Which brings us to the tyres. Goodyear must have breathed a sigh of relief, for the second year running, not to have to redesign, re-tool and redevelop the tyres for Formula1. They know what it takes having been through the process in the winter of 92/93. Much of their engineering effort is currently focused on the threat from Firestone (Bridgestone) in Indycar racing and they really did not need a big change in Formula1 tyre specifications. Having said that, as one of the unsung heroes of Grand Prix racing, Goodyear will undoubtedly produce a reliable, consistent range of tyres to suit the altered power and downforce characteristics of the 1995 cars, and successfully juggle the teams' requirements for refuelling strategies against tyre life.
There are no new regulations for 1995 that impose any further bans on electronics or their use. However it is in the nature of computers that their use is limited only by the imagination of the software writer. There has been a steady stream of queries from the teams to the FIA and each point has been clarified.
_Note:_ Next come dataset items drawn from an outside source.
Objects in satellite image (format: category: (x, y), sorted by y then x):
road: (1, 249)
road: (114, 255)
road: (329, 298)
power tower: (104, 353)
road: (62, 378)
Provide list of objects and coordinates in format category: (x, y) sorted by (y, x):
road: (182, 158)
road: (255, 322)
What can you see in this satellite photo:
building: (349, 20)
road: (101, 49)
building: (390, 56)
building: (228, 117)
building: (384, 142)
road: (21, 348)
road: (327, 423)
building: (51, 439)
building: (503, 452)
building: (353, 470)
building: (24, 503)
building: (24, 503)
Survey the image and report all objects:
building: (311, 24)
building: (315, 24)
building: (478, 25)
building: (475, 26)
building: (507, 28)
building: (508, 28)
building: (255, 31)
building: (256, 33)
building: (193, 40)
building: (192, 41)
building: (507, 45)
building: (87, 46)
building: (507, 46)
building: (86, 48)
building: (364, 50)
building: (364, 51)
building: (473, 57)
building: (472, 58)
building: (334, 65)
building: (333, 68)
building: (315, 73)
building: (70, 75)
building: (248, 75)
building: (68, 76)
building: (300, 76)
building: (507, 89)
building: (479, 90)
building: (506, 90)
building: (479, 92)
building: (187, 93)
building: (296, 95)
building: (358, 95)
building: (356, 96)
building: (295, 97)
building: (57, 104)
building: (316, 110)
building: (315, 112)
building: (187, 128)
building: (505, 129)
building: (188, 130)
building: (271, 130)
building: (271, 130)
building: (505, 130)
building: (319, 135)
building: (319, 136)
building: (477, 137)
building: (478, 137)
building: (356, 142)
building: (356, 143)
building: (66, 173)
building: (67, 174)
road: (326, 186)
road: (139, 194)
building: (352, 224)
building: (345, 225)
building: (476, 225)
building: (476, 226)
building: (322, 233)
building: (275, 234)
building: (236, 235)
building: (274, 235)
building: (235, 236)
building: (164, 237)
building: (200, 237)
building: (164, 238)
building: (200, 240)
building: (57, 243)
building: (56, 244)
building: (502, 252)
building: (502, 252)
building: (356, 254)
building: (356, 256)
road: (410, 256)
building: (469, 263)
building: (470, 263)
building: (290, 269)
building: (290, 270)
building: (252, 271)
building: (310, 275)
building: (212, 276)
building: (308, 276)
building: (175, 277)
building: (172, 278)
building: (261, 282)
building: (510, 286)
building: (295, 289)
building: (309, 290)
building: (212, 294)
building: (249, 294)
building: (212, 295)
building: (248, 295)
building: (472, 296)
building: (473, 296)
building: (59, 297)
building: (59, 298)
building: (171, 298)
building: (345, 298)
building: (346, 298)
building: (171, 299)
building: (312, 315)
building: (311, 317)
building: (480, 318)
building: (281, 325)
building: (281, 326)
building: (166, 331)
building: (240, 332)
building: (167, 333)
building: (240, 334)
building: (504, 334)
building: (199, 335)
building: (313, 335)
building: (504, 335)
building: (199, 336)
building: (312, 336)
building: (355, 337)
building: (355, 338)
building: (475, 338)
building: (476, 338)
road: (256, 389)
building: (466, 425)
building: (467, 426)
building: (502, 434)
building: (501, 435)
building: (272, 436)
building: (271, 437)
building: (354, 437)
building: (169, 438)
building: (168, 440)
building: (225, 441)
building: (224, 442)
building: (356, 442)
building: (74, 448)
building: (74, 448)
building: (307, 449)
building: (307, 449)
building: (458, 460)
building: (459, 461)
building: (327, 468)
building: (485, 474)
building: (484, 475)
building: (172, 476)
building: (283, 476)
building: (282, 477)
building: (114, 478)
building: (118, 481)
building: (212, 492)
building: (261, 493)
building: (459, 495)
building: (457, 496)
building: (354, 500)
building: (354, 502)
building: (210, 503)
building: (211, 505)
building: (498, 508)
Where the answer is, "Yes, you can do that.", no-one but the team involved and the FIA knows what will be tested and maybe raced. The main areas of experimentation centre around the gearchange, the operation of the clutch, drive-by-wire throttles, differentials and brake balance. So long as the techniques do not substitute for the skill of the driver, by taking over or assisting with control of the car, or sending signals to the driver to aid him controlling it, they are likely to be allowed.
Rigorous checks of electronic hardware and software will be carried out by the FIA at teams' premises, and back-to-back checks against approved software, at the track. This has meant some revision of the way software is loaded and read back for both chassis and engine control computers, and has forced all teams to look closely at their software housekeeping. Along with the ability to check fuel against the analysis of approved samples, again at the track, and new, laser-based dimensional checking equipment, these measures should enable the Technical Regulations to be policed in a timely, credible, and hopefully, uncontroversial manner.
One change in the regulations is a direct result of the new approach to dimensional checks: the height of much of the bodywork and aerodynamic devices used to reference to the ground. Now everything is referenced to the Reference Plane - the lowest part of the sprung mass of the car apart from the plank. The job of Race Engineer will be that little bit easier as it will no longer be necessary to check wing and body heights every time ride heights are changed.
If the new regulations have not introduced much added variety into the cars, even though they are all new, I sincerely hope they will bring the performance of the cars much closer together and produce safe, entertaining racing. Which Technical Director has arrived at the best compromise and interpretation of the new Technical Regulations, only consistent results will reveal.